Capacité à. Être capable juridiquement. Civilement. Et beaucoup d'autres adverbes. Moi je suis une éternelle mineure.

NB : Texte ancien. Pas de lien avec l'actualité.

04 février 2008

Fée pâtissière

Assise en face de moi au sous-sol d'un bar non-fumeur, son manteau doublé de fleurs soigneusement plié sur la banquette, elle m'expliquait les meringues italiennes, les crèmes patissières, les oeufs battus en neige et la façon de faire pour prendre, avec le bout des doigts, la température du sucre sur le feu sans se brûler. Ses mains volaient devant mes yeux pour dessiner la forme des blancs, mousseux, aériens, prêts à s'envoler avec le fouet qui ne les aura pas rendus trop fermes, et ses yeux à elle brillaient, brillaient d'une lumière franche et radieuse, lustrés par les éclats du miroir qu'elle avait enfin brisé, non pas cassé, fracturé, broyé, mais brisé comme on fait fondre la glace qui nous coupe en deux, comme on fait plier les lignes d'une tige de bois en la plongeant dans l'eau, en changeant de perspective. Et de l'autre côté du miroir, sillonnant monts de farine et vaux de génoise, enjambant rivières caramel et mers sablés aux baies amandine armée de sa cuillère en bois de sept lieues, elle me contait son monde merveilleux, petits carrés de cellulose pour s'essuyer les mains après chaque opération, chorégraphies dansées autour des assiettes à dresser, compliments des clients enrobant son coeur fraisier, son monde caché cuisine derrière le mur, où elle officie depuis trois mois.

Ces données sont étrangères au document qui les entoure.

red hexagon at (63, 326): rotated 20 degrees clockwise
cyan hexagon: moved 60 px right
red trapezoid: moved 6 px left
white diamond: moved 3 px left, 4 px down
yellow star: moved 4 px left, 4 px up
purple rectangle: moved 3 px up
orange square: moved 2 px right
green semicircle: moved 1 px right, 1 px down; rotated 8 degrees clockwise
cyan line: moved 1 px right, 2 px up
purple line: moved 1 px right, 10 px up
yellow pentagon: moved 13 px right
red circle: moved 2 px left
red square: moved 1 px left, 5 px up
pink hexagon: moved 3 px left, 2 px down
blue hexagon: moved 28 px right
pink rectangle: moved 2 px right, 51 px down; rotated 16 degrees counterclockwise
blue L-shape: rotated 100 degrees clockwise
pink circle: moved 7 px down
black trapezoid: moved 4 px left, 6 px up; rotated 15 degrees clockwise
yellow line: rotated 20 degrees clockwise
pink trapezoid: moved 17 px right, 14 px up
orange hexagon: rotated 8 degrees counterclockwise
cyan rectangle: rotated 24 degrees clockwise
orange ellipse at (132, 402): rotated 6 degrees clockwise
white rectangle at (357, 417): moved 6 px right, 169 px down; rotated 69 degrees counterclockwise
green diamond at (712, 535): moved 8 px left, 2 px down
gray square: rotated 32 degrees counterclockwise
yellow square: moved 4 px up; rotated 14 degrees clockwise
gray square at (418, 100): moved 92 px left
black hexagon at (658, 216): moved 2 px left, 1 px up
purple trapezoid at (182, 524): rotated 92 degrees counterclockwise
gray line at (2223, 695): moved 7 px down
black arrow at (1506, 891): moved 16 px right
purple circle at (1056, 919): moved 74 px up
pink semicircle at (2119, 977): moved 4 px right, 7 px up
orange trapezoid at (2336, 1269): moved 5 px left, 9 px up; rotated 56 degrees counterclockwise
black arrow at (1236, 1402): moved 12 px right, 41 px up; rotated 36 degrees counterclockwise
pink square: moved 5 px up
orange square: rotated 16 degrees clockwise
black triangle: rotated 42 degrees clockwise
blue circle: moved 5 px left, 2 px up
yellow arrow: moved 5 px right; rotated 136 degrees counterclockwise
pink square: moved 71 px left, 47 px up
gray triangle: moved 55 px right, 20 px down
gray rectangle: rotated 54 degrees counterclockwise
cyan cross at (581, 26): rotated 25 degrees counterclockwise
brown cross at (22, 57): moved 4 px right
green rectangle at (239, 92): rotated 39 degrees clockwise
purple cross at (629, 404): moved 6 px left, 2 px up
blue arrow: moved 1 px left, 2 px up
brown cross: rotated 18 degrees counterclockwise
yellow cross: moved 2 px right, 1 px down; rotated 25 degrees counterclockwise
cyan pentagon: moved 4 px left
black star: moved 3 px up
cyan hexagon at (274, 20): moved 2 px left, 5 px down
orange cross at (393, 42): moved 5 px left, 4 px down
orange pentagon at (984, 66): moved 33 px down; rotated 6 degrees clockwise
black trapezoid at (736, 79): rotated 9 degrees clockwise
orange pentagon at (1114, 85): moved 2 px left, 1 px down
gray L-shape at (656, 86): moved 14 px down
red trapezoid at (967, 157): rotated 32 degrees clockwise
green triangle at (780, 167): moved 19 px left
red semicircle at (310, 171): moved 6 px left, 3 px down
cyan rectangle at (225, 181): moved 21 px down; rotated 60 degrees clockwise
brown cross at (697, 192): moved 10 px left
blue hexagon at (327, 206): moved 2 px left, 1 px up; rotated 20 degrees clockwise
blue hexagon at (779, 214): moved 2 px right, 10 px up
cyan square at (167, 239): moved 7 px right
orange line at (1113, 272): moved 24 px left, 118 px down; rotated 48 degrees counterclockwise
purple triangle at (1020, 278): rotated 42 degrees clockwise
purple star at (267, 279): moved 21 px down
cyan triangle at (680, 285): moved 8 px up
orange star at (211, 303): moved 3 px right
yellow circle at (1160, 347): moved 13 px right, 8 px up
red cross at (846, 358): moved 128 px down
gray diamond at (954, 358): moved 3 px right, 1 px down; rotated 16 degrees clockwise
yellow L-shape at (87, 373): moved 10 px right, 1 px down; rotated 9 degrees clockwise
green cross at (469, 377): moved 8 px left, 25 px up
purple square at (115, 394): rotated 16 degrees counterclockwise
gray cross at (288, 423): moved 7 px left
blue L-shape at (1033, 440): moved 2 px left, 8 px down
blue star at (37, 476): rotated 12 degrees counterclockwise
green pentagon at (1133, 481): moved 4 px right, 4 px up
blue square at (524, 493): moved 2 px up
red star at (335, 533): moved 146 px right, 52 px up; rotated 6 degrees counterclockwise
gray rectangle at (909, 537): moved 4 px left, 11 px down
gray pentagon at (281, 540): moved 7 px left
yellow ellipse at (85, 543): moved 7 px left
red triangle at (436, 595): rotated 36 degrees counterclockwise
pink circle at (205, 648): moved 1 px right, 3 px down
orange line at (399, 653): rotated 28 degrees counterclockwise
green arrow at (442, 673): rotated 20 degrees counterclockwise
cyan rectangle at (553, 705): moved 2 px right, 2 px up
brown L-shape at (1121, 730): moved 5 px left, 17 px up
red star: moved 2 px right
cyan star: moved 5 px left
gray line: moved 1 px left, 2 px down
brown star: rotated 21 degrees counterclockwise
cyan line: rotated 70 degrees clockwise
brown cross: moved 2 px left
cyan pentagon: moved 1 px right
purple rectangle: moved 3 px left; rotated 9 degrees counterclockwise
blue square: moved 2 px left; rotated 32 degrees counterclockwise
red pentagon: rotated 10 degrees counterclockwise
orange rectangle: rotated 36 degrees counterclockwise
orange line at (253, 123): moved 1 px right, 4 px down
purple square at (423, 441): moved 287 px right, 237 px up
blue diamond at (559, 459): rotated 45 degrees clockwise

En la quittant, admirative et ravie, son visage ouvert en disait long sur la justesse de son choix, abandonner la publicité pour la pâtisserie et tout recommencer en bas de l'échelle n'est pas une preuve de courage, me disait-elle, je lui ai demandé : et si une fée aujourd'hui, pouvait réaliser ton souhait le plus cher, que lui demanderais-tu, un poste dans un grand restaurant, ton propre salon de thé, ou encore autre chose ? Elle m'a répondu son rêve d'expérimentations, un espace pour des gâteaux sonores et des tartes en poèmes, un lieu pour des choux laqués antique et des glaces mariées alcools, un rêve ciselé, lointain mais précis, musical et croustillant, moelleux et littéraire, un rêve comme on rêverait d'en avoir, un rêve de fée qui tricote doucement ses voeux de petite fille, un rêve qui redonne, aux autres, foi en leurs rêves à eux.